This is a project to create Taxsim 22 variable files from the March CPS
files. I start with IPUMS data. While a program (cps229.sas) exists, it
has not been fully debugged and tested. I becamse discouraged when the
following problems became apparent:
DEPSTAT:
This is an indicator that is supposed to point from the dependent to the taxpayer,
but is has several problems beyond the difficulty in knowing if a person receives
half or more of his support from the taxpayer:
1) Available 2004+ only
2) for 2004-2005 the taxpayer's spouse is (always?) shown as a dependent, which
is not consistent with the tax law.
3) for 2006 all married taxpayers are listed as dependent of each other, which
is confusing, as well as wrong.
4) for 2004-2006 many taxpayers are shown as dependent on themselves. In 2004
and 2005 many of these are very young, and a momloc or poploc is shown and
usually little or no income. In 2006 this appears to indicate a child with
significant income.
5) for 2007+ this seems correct.
6) for all years, the depstat points to the person line number (lineno)
rather than to the person number (pernum), making for rather complex
programming to unite parents and children.
Proposed corrections are to change DEPSTAT to zero for all married persons and for
persons dependent on themselves, change DEPSTAT to zero if they have income, and
to momloc or poploc if they don't. It would be an uncorrectable error for an
individual with no income to have no parent.
FILESTAT
The correspondence between AGI and filing isn't consistent through time. There is
legitimate ambiguity as to which low income individuals will file, and the CPS
changes its decision rule for of low income individuals through time. But
sometimes high income individuals are not shown as filing, which can't be right.
7) For 2007+ a small percentage of non-filers have non-zero AGI and FEDTAX. Of
course a small AGI is compatible with non-filing, however 47 of these have AGI
so high it is top-coded, and anyone with FEDTAX should surely file.
8) For 2004 and 2005 there are 74,000+ non-filers with AGI of zero, and only
7 (2004) and 4,472 (for 2005) filers with AGI of zero. For all other years
there are 25,000 to 42,000 filers with AGI of zero.

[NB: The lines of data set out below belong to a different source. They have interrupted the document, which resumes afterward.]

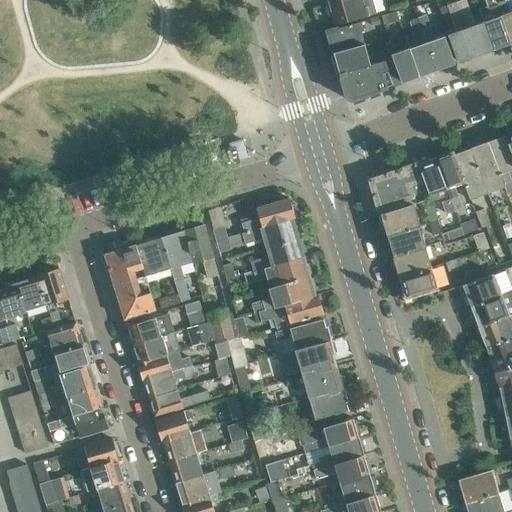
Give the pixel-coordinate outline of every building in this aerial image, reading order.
[(329,11),(331,13),(334,24),(374,13),(370,0),(337,0),(326,3),(329,11)] [(464,0),(460,0),(455,2),(475,54),(485,50),(486,52),(493,50),(482,22),(474,25),(464,0)] [(482,22),(493,50),(501,47),(500,45),(508,42),(494,3),(493,0),(484,0),(491,19),(482,22)] [(503,0),(502,0),(494,3),(508,42),(511,40),(511,9),(508,11),(503,0)] [(379,11),(388,9),(386,1),(377,3),(379,11)] [(457,60),(459,60),(459,62),(469,58),(469,56),(475,54),(455,2),(446,5),(456,31),(448,34),(457,60)] [(382,15),(384,24),(399,20),(397,11),(382,15)] [(417,18),(435,69),(436,68),(437,70),(445,67),(444,65),(452,62),(443,36),(434,39),(425,14),(417,17),(418,18),(417,18)] [(378,16),(370,18),(372,25),(380,23),(378,16)] [(418,77),(424,75),(425,72),(435,69),(417,18),(408,21),(417,45),(408,49),(418,77)] [(332,52),(363,44),(360,32),(362,31),(360,21),(326,31),(332,52)] [(363,44),(332,52),(338,73),(383,61),(390,59),(387,49),(367,55),(363,44)] [(383,61),(392,86),(401,83),(401,81),(410,78),(412,79),(418,77),(408,49),(399,52),(397,45),(387,49),(390,59),(383,61)] [(383,61),(338,73),(345,98),(350,101),(392,86),(383,61)] [(511,169),(511,157),(504,135),(493,139),(494,140),(488,143),(502,184),(506,195),(511,192),(511,185),(507,172),(511,169)] [(232,146),(221,150),(226,167),(240,163),(239,159),(247,156),(242,140),(231,143),(232,146)] [(495,187),(502,184),(488,143),(482,145),(481,143),(470,147),(485,190),(495,187)] [(469,196),(485,190),(470,147),(458,151),(458,153),(453,155),(463,182),(469,196)] [(453,186),(463,182),(453,155),(451,150),(441,153),(441,155),(434,158),(449,199),(453,210),(461,207),(453,186)] [(432,205),(449,199),(434,158),(426,160),(426,158),(416,162),(422,179),(432,205)] [(416,162),(401,167),(407,185),(422,179),(416,162)] [(378,214),(400,207),(396,194),(409,190),(407,185),(401,167),(371,178),(369,183),(378,214)] [(292,218),(293,219),(294,218),(288,198),(256,208),(259,218),(241,223),(244,232),(292,218)] [(412,204),(400,207),(378,214),(380,223),(383,224),(386,235),(419,225),(412,204)] [(429,222),(437,219),(433,206),(425,209),(429,222)] [(482,206),(474,208),(480,227),(488,225),(482,206)] [(267,247),(298,238),(297,235),(299,234),(296,225),(294,225),(293,219),(292,218),(244,232),(241,233),(244,242),(264,236),(267,247)] [(458,224),(459,227),(462,234),(478,229),(474,218),(458,224)] [(437,219),(429,222),(433,235),(441,232),(437,219)] [(203,225),(183,230),(191,258),(192,263),(201,260),(206,278),(217,275),(203,225)] [(419,225),(386,235),(390,246),(388,248),(390,253),(392,253),(392,256),(425,246),(419,225)] [(212,229),(215,240),(227,237),(223,226),(212,229)] [(445,240),(462,234),(459,227),(442,233),(445,240)] [(187,259),(191,258),(183,230),(179,231),(161,237),(170,267),(178,294),(177,294),(179,301),(189,298),(178,262),(187,259)] [(481,233),(471,237),(477,253),(487,248),(481,233)] [(170,267),(161,237),(159,238),(156,236),(149,238),(148,241),(135,245),(144,275),(170,267)] [(215,240),(218,252),(230,249),(227,237),(215,240)] [(253,272),(304,257),(301,249),(303,248),(301,240),(299,240),(298,238),(267,247),(270,256),(250,262),(253,272)] [(144,275),(135,245),(104,254),(123,319),(155,309),(144,275)] [(396,267),(398,276),(431,266),(425,246),(392,256),(393,259),(392,259),(394,267),(396,267)] [(269,288),(310,276),(309,274),(311,273),(308,264),(306,264),(304,257),(253,272),(244,275),(247,285),(267,279),(269,288)] [(458,258),(445,262),(448,271),(461,267),(458,258)] [(230,263),(222,265),(226,279),(234,277),(230,263)] [(431,266),(398,276),(402,289),(400,289),(403,299),(437,289),(431,266)] [(67,298),(58,268),(37,275),(37,276),(46,305),(67,298)] [(501,295),(493,274),(462,285),(466,296),(464,296),(467,305),(469,304),(470,306),(501,295)] [(19,281),(16,282),(25,311),(46,305),(37,276),(26,279),(26,278),(19,280),(19,281)] [(253,313),(316,295),(313,287),(315,287),(312,278),(311,279),(310,276),(269,288),(259,291),(262,301),(251,304),(253,313)] [(25,311),(16,282),(13,283),(12,282),(5,284),(6,286),(0,287),(0,303),(4,317),(25,311)] [(508,315),(511,313),(511,290),(501,295),(470,306),(471,308),(469,309),(472,317),(474,317),(478,327),(508,315)] [(179,301),(177,294),(158,300),(160,307),(179,301)] [(276,327),(323,314),(317,294),(316,295),(253,313),(256,323),(273,318),(276,327)] [(198,300),(184,305),(187,316),(202,311),(198,300)] [(233,339),(225,308),(205,313),(208,321),(213,339),(214,344),(226,341),(233,339)] [(48,313),(49,316),(53,329),(61,326),(57,310),(48,313)] [(167,313),(126,326),(132,344),(173,331),(167,313)] [(485,345),(486,347),(511,337),(511,324),(508,315),(478,327),(482,336),(480,337),(483,345),(485,345)] [(42,332),(46,331),(53,329),(49,316),(39,319),(42,332)] [(238,337),(240,337),(247,335),(242,317),(233,319),(238,337)] [(325,327),(322,319),(290,328),(275,332),(277,342),(292,337),(295,350),(296,350),(330,341),(330,339),(333,339),(329,327),(327,328),(326,326),(325,327)] [(191,345),(213,339),(208,321),(186,327),(191,345)] [(53,352),(81,344),(74,323),(61,326),(53,329),(46,331),(53,352)] [(15,324),(6,326),(11,341),(20,339),(15,324)] [(6,326),(0,328),(0,337),(2,344),(11,341),(6,326)] [(137,361),(176,350),(178,349),(173,331),(132,344),(137,361)] [(240,337),(238,337),(233,339),(226,341),(231,355),(234,367),(244,365),(247,364),(240,337)] [(492,374),(509,369),(507,364),(511,362),(511,337),(486,347),(487,349),(489,359),(487,359),(492,374)] [(225,356),(231,355),(226,341),(214,344),(218,358),(225,356)] [(303,375),(336,366),(335,362),(333,355),(335,354),(334,352),(336,350),(334,343),(331,342),(330,341),(296,350),(299,360),(283,365),(286,375),(292,373),(292,374),(302,371),(303,375)] [(12,367),(22,364),(16,344),(5,347),(12,367)] [(30,371),(33,381),(59,373),(87,365),(81,344),(53,352),(56,363),(30,371)] [(0,365),(1,370),(12,367),(5,347),(0,348),(0,365)] [(27,360),(39,356),(36,348),(24,352),(27,360)] [(143,380),(182,368),(190,365),(187,357),(179,359),(176,350),(137,361),(143,380)] [(230,374),(225,356),(218,358),(213,359),(218,377),(230,374)] [(511,362),(507,364),(509,369),(492,374),(495,384),(497,383),(500,393),(500,395),(511,392),(511,362)] [(87,365),(59,373),(66,394),(94,386),(87,365)] [(250,388),(244,365),(234,367),(240,391),(250,388)] [(309,397),(344,387),(343,385),(345,383),(343,376),(340,375),(340,373),(338,374),(336,366),(303,375),(296,377),(299,386),(305,384),(309,397)] [(148,398),(177,389),(174,380),(185,377),(182,368),(143,380),(148,398)] [(94,386),(66,394),(72,415),(101,407),(94,386)] [(347,387),(344,387),(309,397),(315,419),(348,409),(346,402),(347,401),(350,400),(347,387)] [(240,391),(246,414),(256,412),(250,388),(240,391)] [(177,389),(148,398),(154,416),(210,398),(207,389),(179,398),(177,389)] [(7,397),(10,408),(34,401),(30,390),(7,397)] [(40,402),(52,399),(49,390),(37,394),(40,402)] [(503,407),(505,416),(511,414),(511,392),(500,395),(501,397),(498,397),(500,408),(503,407)] [(236,395),(225,398),(232,419),(242,416),(236,395)] [(40,402),(42,410),(55,406),(52,399),(40,402)] [(34,401),(10,408),(14,420),(37,413),(34,401)] [(75,424),(79,437),(107,428),(101,407),(72,415),(46,423),(49,432),(75,424)] [(161,441),(162,441),(189,433),(185,420),(193,417),(191,409),(155,420),(161,441)] [(14,420),(17,431),(40,424),(37,413),(14,420)] [(325,436),(328,446),(358,437),(357,434),(359,432),(357,426),(354,425),(352,419),(297,434),(300,444),(325,436)] [(250,429),(254,442),(283,433),(279,421),(250,429)] [(229,426),(233,441),(248,437),(243,422),(229,426)] [(17,431),(21,442),(44,435),(40,424),(17,431)] [(162,441),(168,462),(196,454),(191,440),(199,438),(197,430),(189,433),(162,441)] [(44,435),(21,442),(24,454),(47,446),(44,435)] [(312,466),(313,470),(363,455),(361,447),(362,445),(361,440),(358,438),(358,437),(328,446),(331,455),(319,458),(321,463),(312,466)] [(110,438),(83,446),(90,468),(117,459),(110,438)] [(241,441),(228,444),(230,452),(243,449),(241,441)] [(265,465),(266,464),(277,462),(271,442),(259,446),(265,465)] [(168,462),(174,482),(202,474),(196,454),(168,462)] [(336,473),(339,482),(369,473),(368,470),(370,469),(367,458),(365,459),(363,455),(313,470),(316,480),(336,473)] [(49,480),(42,459),(32,462),(38,483),(49,480)] [(117,459),(90,468),(96,488),(123,480),(117,459)] [(9,482),(29,475),(26,464),(5,470),(9,482)] [(228,466),(215,469),(218,479),(235,474),(232,465),(228,466)] [(286,477),(285,470),(269,474),(271,481),(286,477)] [(462,490),(465,501),(497,492),(491,470),(457,480),(460,491),(462,490)] [(372,476),(370,477),(369,473),(339,482),(342,493),(331,496),(332,501),(323,504),(324,508),(345,502),(375,493),(373,489),(375,488),(372,476)] [(174,482),(181,503),(216,492),(215,489),(207,491),(202,474),(174,482)] [(29,475),(9,482),(7,482),(11,493),(33,486),(29,475)] [(49,480),(38,483),(43,499),(45,504),(60,499),(64,498),(58,477),(50,480),(49,480)] [(123,480),(96,488),(102,509),(129,501),(123,480)] [(266,486),(270,498),(272,503),(273,502),(282,500),(282,498),(277,481),(266,484),(266,486)] [(11,493),(14,504),(36,497),(33,486),(11,493)] [(270,498),(266,486),(255,489),(258,501),(270,498)] [(183,511),(222,511),(216,492),(181,503),(180,503),(183,511)] [(503,511),(497,492),(465,501),(468,511),(467,511),(503,511)] [(376,497),(375,493),(345,502),(347,511),(343,511),(377,511),(380,511),(378,504),(380,504),(378,496),(376,497)] [(36,497),(14,504),(16,511),(26,511),(39,508),(36,497)] [(288,511),(285,498),(282,498),(282,500),(273,502),(275,511),(288,511)] [(45,504),(47,511),(64,511),(60,499),(45,504)] [(133,511),(129,501),(102,509),(103,511),(133,511)]
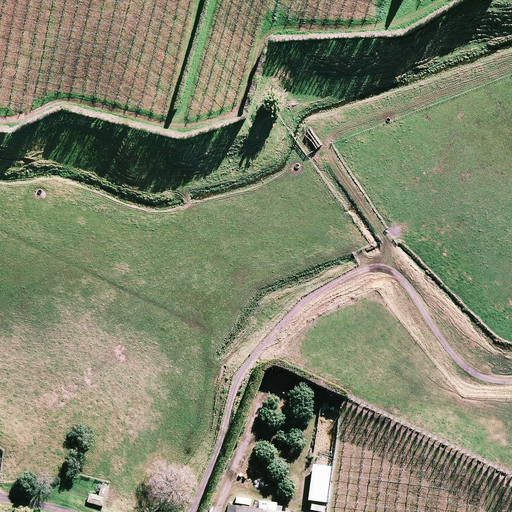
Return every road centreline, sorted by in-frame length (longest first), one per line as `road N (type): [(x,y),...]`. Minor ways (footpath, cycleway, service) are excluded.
road 1 (track): [(511,381),(471,373),(395,273),(380,266),(342,278),(285,319),(239,376),(192,511)]
road 2 (track): [(321,397),(269,382),(216,511)]
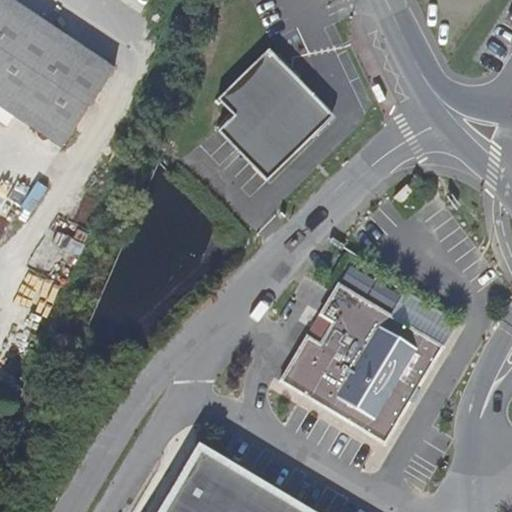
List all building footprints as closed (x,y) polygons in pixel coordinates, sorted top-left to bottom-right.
[(22,0),(0,0),(0,101),(65,144),(117,62),(22,0)] [(264,182),(332,116),(266,49),(215,100),(231,116),(215,131),(264,182)] [(399,207),(413,193),(405,186),(391,199),(399,207)] [(382,445),(441,347),(336,284),(278,382),(382,445)] [(304,511),(197,448),(159,511),(304,511)]
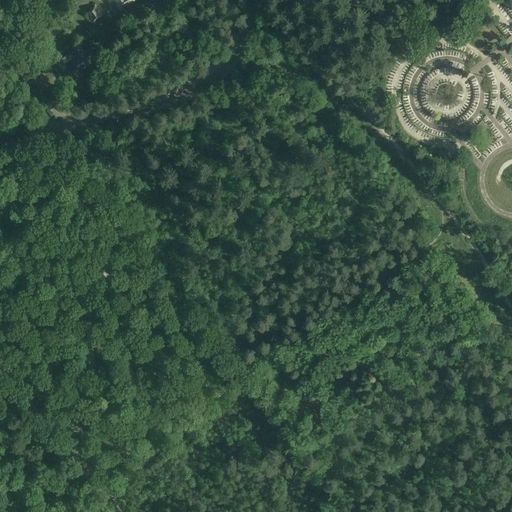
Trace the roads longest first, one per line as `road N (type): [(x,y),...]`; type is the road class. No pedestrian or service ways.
road 1 (track): [(254,4),(375,127),(511,310)]
road 2 (track): [(0,215),(30,155),(61,126),(209,76),(241,36),(246,0)]
road 3 (track): [(2,212),(6,307),(51,404),(121,511)]
road 4 (track): [(89,337),(108,239),(70,180),(49,121),(0,58)]
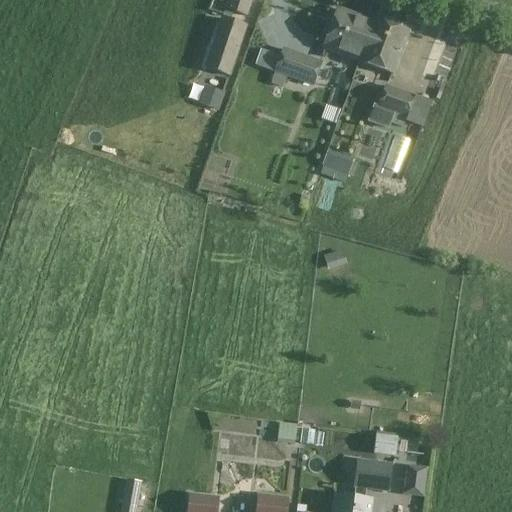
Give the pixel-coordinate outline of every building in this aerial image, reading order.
[(251,0),(226,0),(223,10),(246,17),(251,0)] [(323,49),(358,62),(373,24),(336,11),(323,49)] [(221,19),(217,33),(206,71),(228,78),(243,26),(221,19)] [(373,24),(358,62),(358,63),(391,75),(406,32),(374,21),(373,24)] [(321,64),(283,49),(273,75),(276,75),(272,85),(283,89),(287,78),(312,88),(321,64)] [(414,98),(385,86),(377,107),(373,106),(367,123),(388,131),(390,125),(402,129),(414,98)] [(205,87),(198,105),(218,112),(224,94),(205,87)] [(335,156),(326,152),(321,165),(330,168),(335,156)] [(272,413),(270,428),(289,430),(290,415),(272,413)] [(305,434),(305,419),(294,419),(293,434),(305,434)] [(397,439),(375,437),(373,455),(394,458),(397,439)] [(357,462),(353,503),(335,501),(333,511),(369,511),(370,505),(364,505),(366,492),(388,494),(391,465),(357,462)] [(140,484),(126,482),(124,492),(138,494),(140,484)] [(255,511),(284,511),(286,499),(258,496),(255,511)] [(185,511),(214,511),(215,501),(187,498),(185,511)]
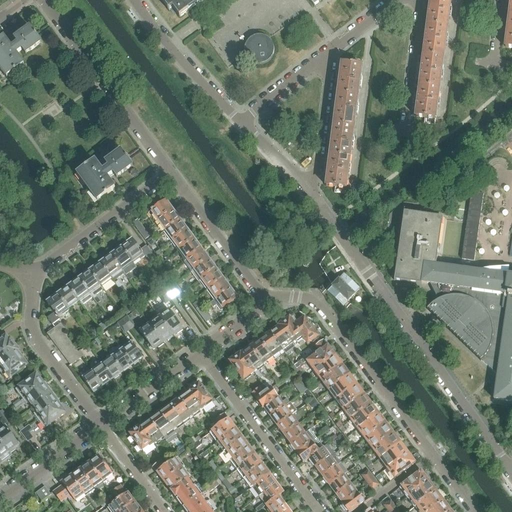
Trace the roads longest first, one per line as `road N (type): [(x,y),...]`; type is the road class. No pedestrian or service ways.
road 1 (residential): [(304,186),(511,472)]
road 2 (residential): [(432,457),(315,302),(278,296),(268,305)]
road 3 (residential): [(169,173),(42,0)]
road 4 (residential): [(318,511),(200,354)]
road 5 (residential): [(100,426),(31,331),(33,273)]
road 6 (residential): [(33,273),(169,173)]
road 7 (residential): [(268,305),(169,173)]
road 8 (residential): [(133,0),(240,122)]
road 9 (residential): [(332,51),(317,167),(304,186)]
road 10 (residential): [(0,499),(100,426)]
road 11 (residential): [(100,426),(200,354)]
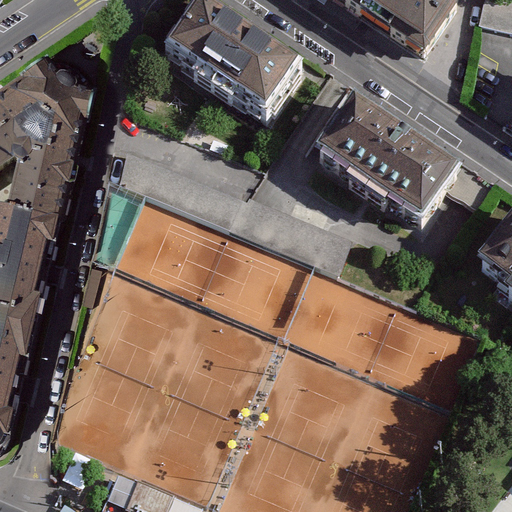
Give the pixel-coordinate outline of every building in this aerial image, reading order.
[(334,0),(424,59),(460,5),(453,0),(334,0)] [(484,0),(478,28),(511,35),(511,1),(504,0),(484,0)] [(303,74),(205,6),(172,55),(270,122),(303,74)] [(0,170),(16,160),(22,165),(10,212),(59,225),(82,118),(89,119),(91,101),(76,96),(56,84),(45,70),(29,80),(33,87),(0,109),(0,170)] [(457,178),(352,108),(317,159),(422,229),(457,178)] [(129,163),(123,192),(234,240),(245,207),(129,163)] [(356,252),(245,207),(234,240),(340,286),(356,252)] [(59,225),(10,212),(0,211),(0,457),(1,457),(4,452),(6,445),(8,446),(13,422),(5,420),(20,360),(28,362),(41,307),(34,305),(47,246),(55,248),(59,225)] [(511,235),(484,272),(511,293),(511,300),(509,304),(511,306),(511,235)] [(184,511),(125,487),(115,510),(119,511),(184,511)]
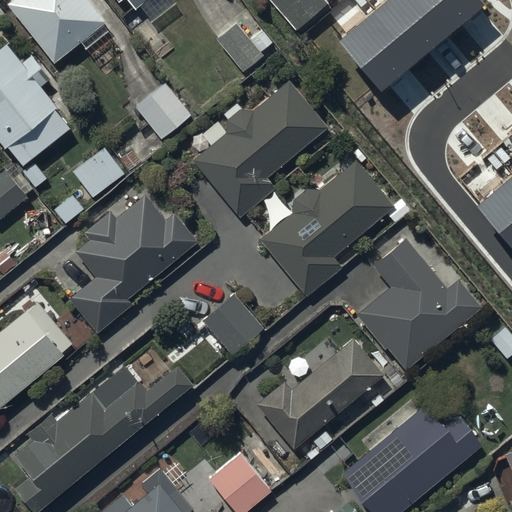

Provided one doesn't try to count filers, and calculates taxes for all
individuals with non-zero, non-missing income, there is no correction needed.
PROPTAX and HOUSRET:
It isn't clear where these values come from, they are some sort of imputation, and
there is no indication of what HOUSRET is intended to proxy - it can be negative,
so perhaps it includes a capital gain or loss. Oddly, the values for both these
items are repeated for all dependents of the taxpayer, at the same value imputed
to the taxpayer. That is, for a taxpayer imputed $1,000 in PROPTAX, and with 2
dependents, each dependent will also have $1,000 for PROPTAX. These are the only
two tax variables treated in this way. This oddity seems to be consistent from
1992 on.
Summary:
It is not possible to use the information in the tax variables of the March CPS to
form tax families, and any attempt to do so will lead to inconsistent treatments
across time. Therefore, it makes sense to form your own tax families, using the
relationship information which is consistently provided through the years with the
momloc and poploc variables provided by IPUMS. However, this sacrifices any
ability to allocate adult dependents to taxpayers.
Comparison of Aggregates:
We can compare the aggregate income and liability from the tax data to known
aggregates, however since the CPS values are top-coded, it can be important to
take that into consideration. Using the IRS Statistics of Income Division Public
Use Files I can create top-coded samples of actual tax returns to create top-coded
versions of the the public use files, and create top-coded aggregates. I do this
in two ways. First, I simply drop all values over $99,997, and second I replace
all top-coded values with $99,997 and drop all missing values. The results are
surprising.
In 1998 income and tax in the CPS is about half what it is in comparably top-coded
PUF. In all other years, the CPS values for tax are 20% to 35% higher than the PUF
values for the top-coded sample, and 5% to 23% higher for the sample where
top-coded values are dropped entirely. I don't find these differences large,
considering the difficulties in survey data, however the large year to year
variation is a concern.
Daniel Feenberg
August 2010